For reference: I have a 8year old Core2 Duo CPU (2.6GHz) based motherboards (Asus) myself, it has 4GByte of RAM, 4 SATA2 connectors and about 1.5 years ago I put in a Samsung 840 EVO SSD hard disk in it. Even watching 1080p video that is encoded using the x265 video encoder works flawlessly. I also have a 1 year old PC with AMD APU 10 (APU stands for CPU and GPU combined and this one works at 4GHz). It has 8GByte of RAM and I can tell you that it is seriously faster than my old Core2 Duo PC.

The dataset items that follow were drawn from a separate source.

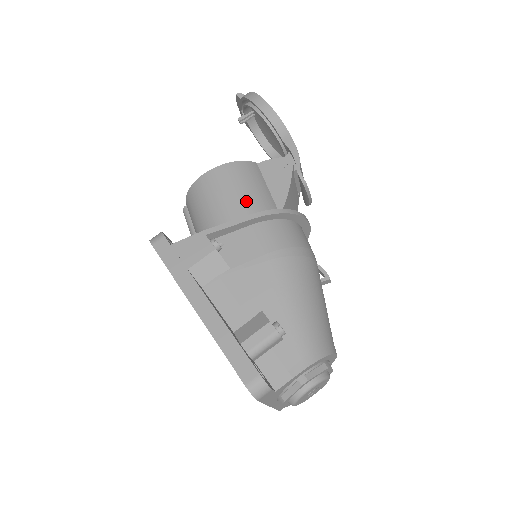
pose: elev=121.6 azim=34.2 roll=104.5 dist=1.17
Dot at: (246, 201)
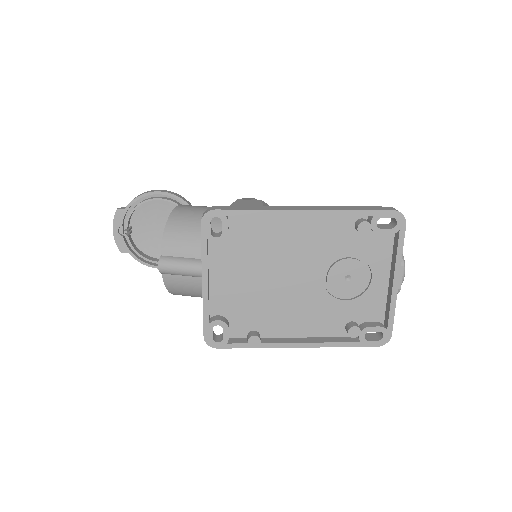
Dot at: occluded
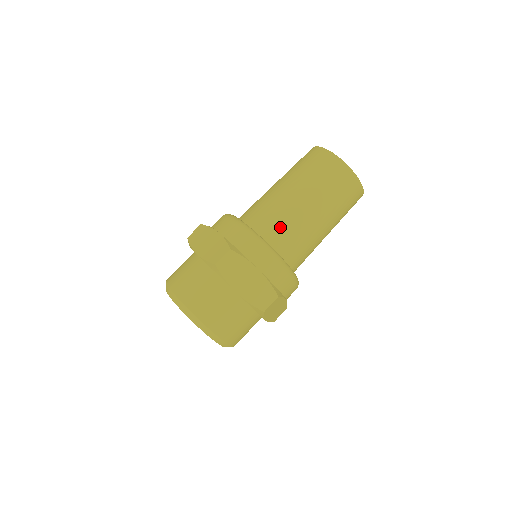
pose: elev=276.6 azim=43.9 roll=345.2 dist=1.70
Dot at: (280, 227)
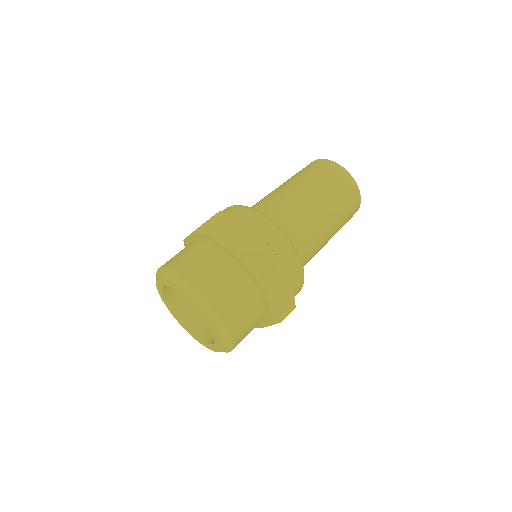
Dot at: (304, 236)
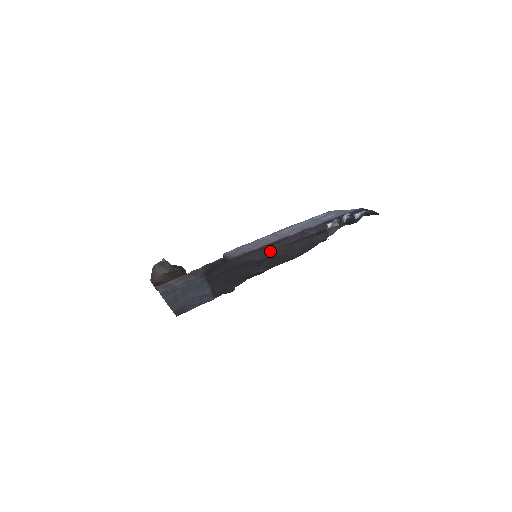
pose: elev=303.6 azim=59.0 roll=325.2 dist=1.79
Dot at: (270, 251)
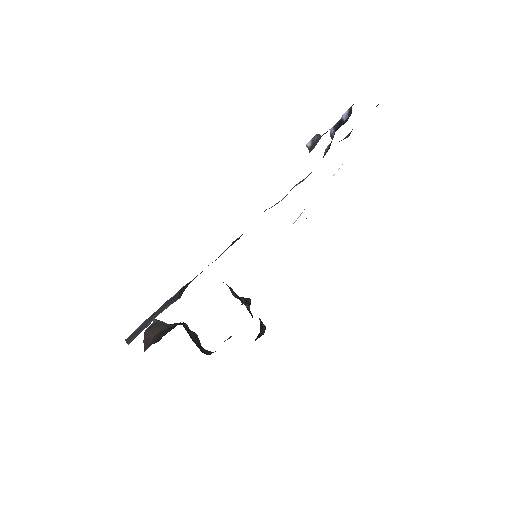
Dot at: occluded
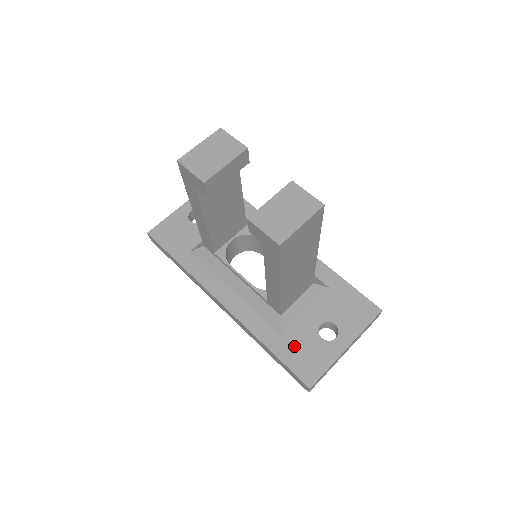
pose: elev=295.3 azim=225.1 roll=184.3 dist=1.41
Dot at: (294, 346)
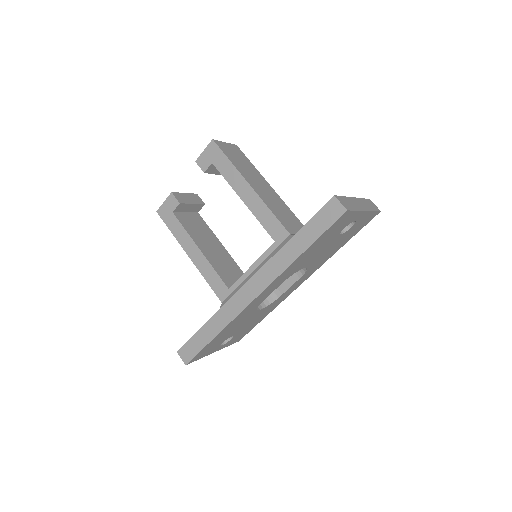
Dot at: occluded
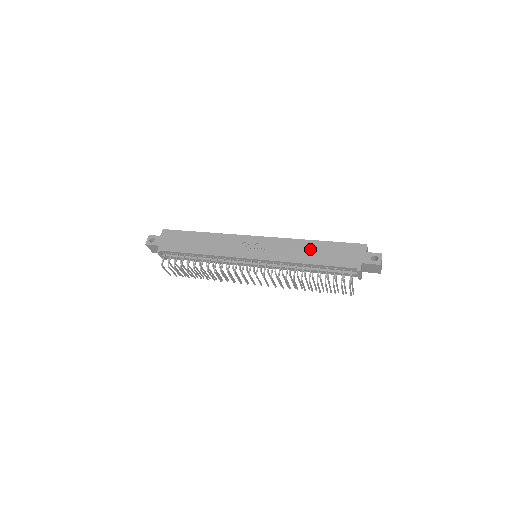
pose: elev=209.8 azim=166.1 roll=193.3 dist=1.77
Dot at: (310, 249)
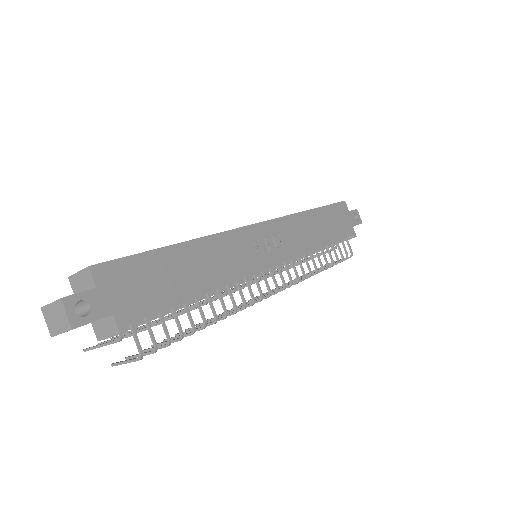
Dot at: (315, 224)
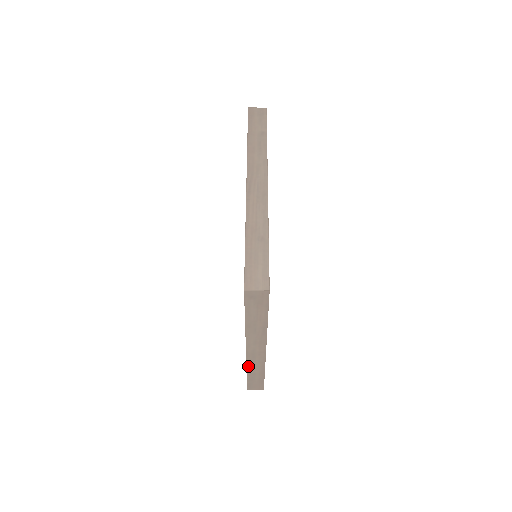
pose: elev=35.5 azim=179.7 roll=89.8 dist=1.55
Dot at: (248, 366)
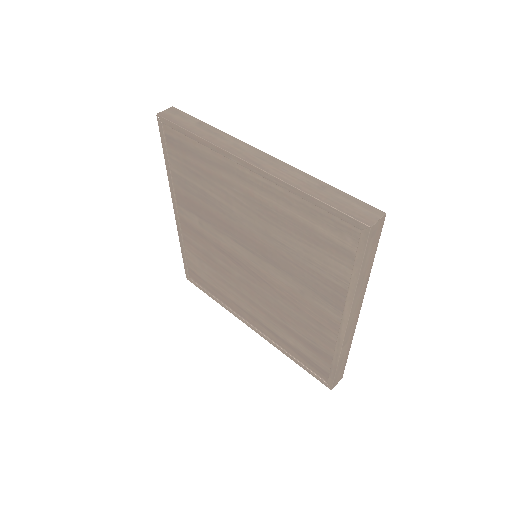
Dot at: (341, 351)
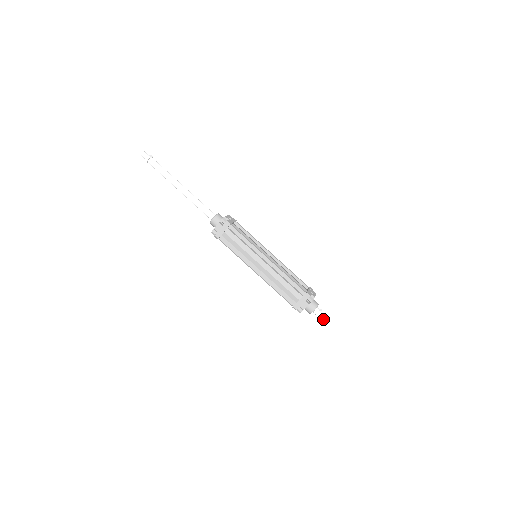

I bought the PC case and all other parts for the Core2 Duo PC for 500 USD. Not including a mouse, keyboard and monitor, I easily spent 200 USD on a high quality mouse, keyboard and about 100 USD on a 19 inch monitor. After 5 years I did spent 50 USD on a good new power supply. Last year I bought a much better PC case and all other parts for the AMD APU 10 for 350 USD. Then I spent 150 USD on a 28 inch 1080p monitor and spent 50 USD on a decent enough mouse and keyboard. There was a power supply included with both PC cases, so there was no immediate need to buy separate ones. 750 USD for the old Core2 Duo PC in total, 550 USD for my new PC.

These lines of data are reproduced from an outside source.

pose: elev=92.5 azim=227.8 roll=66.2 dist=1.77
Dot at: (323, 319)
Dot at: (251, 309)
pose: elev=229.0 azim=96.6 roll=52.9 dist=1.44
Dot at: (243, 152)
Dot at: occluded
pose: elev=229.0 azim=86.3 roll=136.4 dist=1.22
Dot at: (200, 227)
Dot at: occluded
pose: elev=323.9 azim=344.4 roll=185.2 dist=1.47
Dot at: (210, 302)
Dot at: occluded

So if you are able to save 350 USD you can buy similar parts and have a much better PC (that won't even blink at the extra load of TOR). I think you can shave 75 to 100 USD off, if you go for a less powerful AMD APU (APU 8 or APU 6), buy a cheaper brand motherboard, less and/or slower RAM, smaller hard disk and PC case. Whatever you do, that new box will work fine with the monitor, mouse and keyboard you are using right now. There are many videos on the internet that show you how to build your own PC, step by step ('Linus tech tips' is a site with lots of videos on how to build PCs). The story above should make it clear that I can/do/want/need to build my own PC's.
As you already have a "zombie" PC (it should be dead, yet it lives) you have time to hunt for computer parts within your means. The reference above is just to indicate that you really don't need to spend that much on brand new PC hardware. People tend to charge a lot for second hand computer parts and if you keep score of what you have spent on those old computer parts to make your old clunker barely usable and what you would spend on brand new parts, the balance tips very quickly to getting brand new parts.
Keeping a modern PC up-to-date is also not that expensive. heck, a 60 USD SSD hard disk made my not-so-modern Core2 Duo PC practically a joy to use again.